Complete the following
a: Swap "counselor" for "therapist" in the thread about the husband's gaming, then give the passage that begins at "He needs something, a" and stops after "like a bad man.".
b: Pick up the thread about the husband's gaming from its last sentence and carry it on.

## START Selected passage

# Hello, everyone!



## NalaLyla (Mar 3, 2020)

Good afternoon! I do not ask for help, I am looking for advice and opinion! I am 27 years old, the husband is the same age. Have been together for 9 years , married for the third year. We have a one year old baby. computer games stood between us, as far as he devotes more time than to family. I had probably been very dependant for three years now, I struggled and talked and attracted, tried to pry, and offered joint classes. Intimacy is rare, and on my initiative, basically, without feelings and after that he tries to catch up to the computer. I thought once son is born, things are gonna change, however he doesn’t even walk with us when he is at home! Sometimes he plays with son, but starts fraking out really quick and I can see that he is awaiting when he is free so that he can go back to games. I don’t mind letting him play but moderately, and don’t forget that there is a child who needs daddy’s attention, a wife who wants sex and attention .. But this isn’t .. I suffer from the latter, I think to be divorced, and probably got divorced if there wouldn't be the baby. Although I understand that the child will not be happy if there is a discord in the family ... To look for attention on the side so that the child lives with his dad does not look like an option to me. I am not sure what to do, tho


----------



## SunCMars (Feb 29, 2016)

It seems.....

This man was ready for intercourse, not adult discourse.

He was ready to discharge his manly duties (in you), but not ready to be a father.

He is not ready to be married. He likely will never be that mature, anytime soon.

He needs something, a marriage counselor, an individual counselor, a proper goal in life, a swift kick in the rear.

You are the babies mama, not his.

He does not sound like a bad man.
He sounds like a boy in a man's job.

## END Selected passage
## START Records provided

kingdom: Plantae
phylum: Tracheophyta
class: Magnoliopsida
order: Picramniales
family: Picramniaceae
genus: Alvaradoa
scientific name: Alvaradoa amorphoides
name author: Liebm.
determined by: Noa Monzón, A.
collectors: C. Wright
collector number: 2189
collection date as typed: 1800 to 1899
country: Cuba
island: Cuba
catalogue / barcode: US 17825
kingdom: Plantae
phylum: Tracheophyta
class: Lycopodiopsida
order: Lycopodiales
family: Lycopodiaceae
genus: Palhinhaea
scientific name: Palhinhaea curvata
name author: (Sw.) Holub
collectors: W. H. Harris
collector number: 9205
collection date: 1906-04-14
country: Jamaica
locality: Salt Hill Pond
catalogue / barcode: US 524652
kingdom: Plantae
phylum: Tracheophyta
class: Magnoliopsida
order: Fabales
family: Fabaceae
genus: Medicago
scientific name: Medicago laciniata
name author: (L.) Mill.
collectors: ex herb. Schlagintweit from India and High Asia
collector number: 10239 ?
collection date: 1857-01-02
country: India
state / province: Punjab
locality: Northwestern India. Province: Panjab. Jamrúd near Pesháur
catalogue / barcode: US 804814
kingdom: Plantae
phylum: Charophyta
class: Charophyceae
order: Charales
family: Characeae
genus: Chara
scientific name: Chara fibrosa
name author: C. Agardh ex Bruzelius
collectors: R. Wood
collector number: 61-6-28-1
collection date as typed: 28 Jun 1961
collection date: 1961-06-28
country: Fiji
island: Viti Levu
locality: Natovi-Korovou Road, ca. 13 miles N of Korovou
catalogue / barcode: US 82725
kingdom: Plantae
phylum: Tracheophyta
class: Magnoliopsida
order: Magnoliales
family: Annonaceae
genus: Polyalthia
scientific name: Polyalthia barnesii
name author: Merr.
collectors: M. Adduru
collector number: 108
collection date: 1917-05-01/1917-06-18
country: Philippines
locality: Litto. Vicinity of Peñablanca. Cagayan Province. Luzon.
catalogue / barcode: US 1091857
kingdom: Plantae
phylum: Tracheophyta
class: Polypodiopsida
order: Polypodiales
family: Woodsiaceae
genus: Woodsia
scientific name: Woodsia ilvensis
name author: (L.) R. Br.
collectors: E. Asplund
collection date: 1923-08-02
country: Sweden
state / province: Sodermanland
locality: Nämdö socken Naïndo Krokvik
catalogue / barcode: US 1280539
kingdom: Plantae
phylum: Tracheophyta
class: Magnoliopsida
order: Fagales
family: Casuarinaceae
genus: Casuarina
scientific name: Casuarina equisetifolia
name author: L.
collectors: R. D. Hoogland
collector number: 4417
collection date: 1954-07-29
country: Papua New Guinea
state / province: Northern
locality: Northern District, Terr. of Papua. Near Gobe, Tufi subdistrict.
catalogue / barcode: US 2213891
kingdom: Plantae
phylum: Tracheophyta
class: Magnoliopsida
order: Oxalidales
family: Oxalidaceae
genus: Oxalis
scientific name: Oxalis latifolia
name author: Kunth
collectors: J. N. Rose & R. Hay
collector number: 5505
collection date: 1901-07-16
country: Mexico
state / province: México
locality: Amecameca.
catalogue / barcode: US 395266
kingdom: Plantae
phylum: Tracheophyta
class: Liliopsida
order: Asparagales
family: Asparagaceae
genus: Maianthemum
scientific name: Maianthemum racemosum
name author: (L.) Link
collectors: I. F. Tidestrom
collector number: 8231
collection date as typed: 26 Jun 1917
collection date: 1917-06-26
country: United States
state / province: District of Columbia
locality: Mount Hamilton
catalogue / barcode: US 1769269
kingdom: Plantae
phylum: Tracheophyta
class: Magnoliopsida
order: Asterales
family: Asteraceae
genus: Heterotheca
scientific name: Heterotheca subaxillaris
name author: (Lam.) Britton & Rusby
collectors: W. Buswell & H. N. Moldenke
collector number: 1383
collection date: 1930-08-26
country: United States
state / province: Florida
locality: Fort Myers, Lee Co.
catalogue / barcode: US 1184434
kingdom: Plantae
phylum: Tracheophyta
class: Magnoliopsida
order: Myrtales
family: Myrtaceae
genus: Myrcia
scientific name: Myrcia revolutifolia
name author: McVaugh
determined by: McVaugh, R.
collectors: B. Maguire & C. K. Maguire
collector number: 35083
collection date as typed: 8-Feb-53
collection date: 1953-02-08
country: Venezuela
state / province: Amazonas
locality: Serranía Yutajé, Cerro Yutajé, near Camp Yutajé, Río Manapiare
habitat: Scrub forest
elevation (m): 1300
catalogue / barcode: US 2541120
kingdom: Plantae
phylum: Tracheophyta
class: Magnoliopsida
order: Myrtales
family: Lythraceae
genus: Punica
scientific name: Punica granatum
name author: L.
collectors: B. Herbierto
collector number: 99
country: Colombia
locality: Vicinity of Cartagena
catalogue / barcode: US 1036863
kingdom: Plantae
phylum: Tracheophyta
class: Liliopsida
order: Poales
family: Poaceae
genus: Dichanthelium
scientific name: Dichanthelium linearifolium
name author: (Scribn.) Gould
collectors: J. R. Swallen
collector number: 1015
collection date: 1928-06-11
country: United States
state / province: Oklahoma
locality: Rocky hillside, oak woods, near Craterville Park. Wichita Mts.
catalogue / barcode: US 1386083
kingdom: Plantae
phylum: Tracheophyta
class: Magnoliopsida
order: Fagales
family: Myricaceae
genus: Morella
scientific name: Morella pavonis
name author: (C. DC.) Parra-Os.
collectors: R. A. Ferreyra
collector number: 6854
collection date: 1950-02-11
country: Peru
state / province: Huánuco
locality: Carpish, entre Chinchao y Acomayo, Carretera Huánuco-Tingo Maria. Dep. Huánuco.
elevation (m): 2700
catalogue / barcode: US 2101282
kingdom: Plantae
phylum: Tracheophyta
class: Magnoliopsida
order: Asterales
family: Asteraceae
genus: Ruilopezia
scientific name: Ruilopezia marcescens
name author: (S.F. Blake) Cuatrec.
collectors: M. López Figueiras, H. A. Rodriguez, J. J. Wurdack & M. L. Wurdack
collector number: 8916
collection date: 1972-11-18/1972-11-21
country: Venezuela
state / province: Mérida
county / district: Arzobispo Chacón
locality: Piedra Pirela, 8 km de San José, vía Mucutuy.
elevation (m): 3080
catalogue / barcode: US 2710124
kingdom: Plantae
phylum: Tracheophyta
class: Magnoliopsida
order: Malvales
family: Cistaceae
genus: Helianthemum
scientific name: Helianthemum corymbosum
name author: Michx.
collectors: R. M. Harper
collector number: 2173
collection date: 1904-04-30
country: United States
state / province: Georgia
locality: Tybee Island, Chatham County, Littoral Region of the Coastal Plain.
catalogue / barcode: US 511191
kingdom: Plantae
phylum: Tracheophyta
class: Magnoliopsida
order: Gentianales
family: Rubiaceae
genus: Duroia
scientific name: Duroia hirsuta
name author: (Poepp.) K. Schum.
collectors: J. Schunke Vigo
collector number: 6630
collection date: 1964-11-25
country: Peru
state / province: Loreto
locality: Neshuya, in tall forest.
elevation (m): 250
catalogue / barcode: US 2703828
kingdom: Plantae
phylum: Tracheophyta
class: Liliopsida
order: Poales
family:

## END Records provided

Outputs by task
a:
He needs something, a marriage therapist, an individual therapist, a proper goal in life, a swift kick in the rear.

You are the babies mama, not his.

He does not sound like a bad man.

b:
Gaming is a form of escape, babies and wives need attention or they poop on you, or leave you.

Sit him down, and tell him the truth, that you are thinking about divorce.

If...

If he does not upgrade his game with his family.

Better put, he needs to reboot his harder-life drive.


----------



## SunCMars (Feb 29, 2016)

@EleGirl will be around, likely telling you not to use your photo as your identifying 'Avatar'.

It is better to be anonymous on this blog, TAM.

Why?

Then we can all speak freely, without regard of any unexpected, 'untoward' repercussions.


----------



## In Absentia (Aug 21, 2012)

I see... you had the baby thinking your other baby would change. Wrong! You need to have a serious conversation with him, although he is clearly addicted and addiction is a tough beast to beat.


----------



## SunCMars (Feb 29, 2016)

In Absentia said:


> I see... you had the baby thinking your other baby would change. Wrong! You need to have a serious conversation with him, although he is clearly addicted and addiction is a tough beast to beat.


The addicted, the habitual executor of some action.

One addiction needs to replaced by another (others), one supplanted by one more powerful.

He needs to break the cycle, form a 'uni to a plural' wheeled, rolling along lifestyle.
Find him, that something that both of you, all three of you, can enjoy.

I will say, that when your baby boy grows to age four or older, and becomes a little man, your husband 'may' take more of an interest in him.
I hope so.

Most men and women want to escape the trials and tribulations of life.

Most, successfully resist the urge. He has, of yet, not.

I am preaching to the choir, OP's husband needs to be told this, or something, to shake, wake him up.


----------



## In Absentia (Aug 21, 2012)

SunCMars said:


> OP's husband needs to be told this, or something, to shake, wake him up.



Absolutely...


----------



## EleGirl (Dec 3, 2011)

@NalaLyla

It is best to remain anonymous on this website so that you can be more open and people in your real life cannot search your name and find the intimate information you might post here.

If your real name is NalaLyla the please consider changing your user name. Let me know here on this thread or via private message what you would like your new user name to be and I'll change it.

Also, if your avatar is a photo of you, you should consider taking it down for the same reason, remaining anonymous.


----------



## EleGirl (Dec 3, 2011)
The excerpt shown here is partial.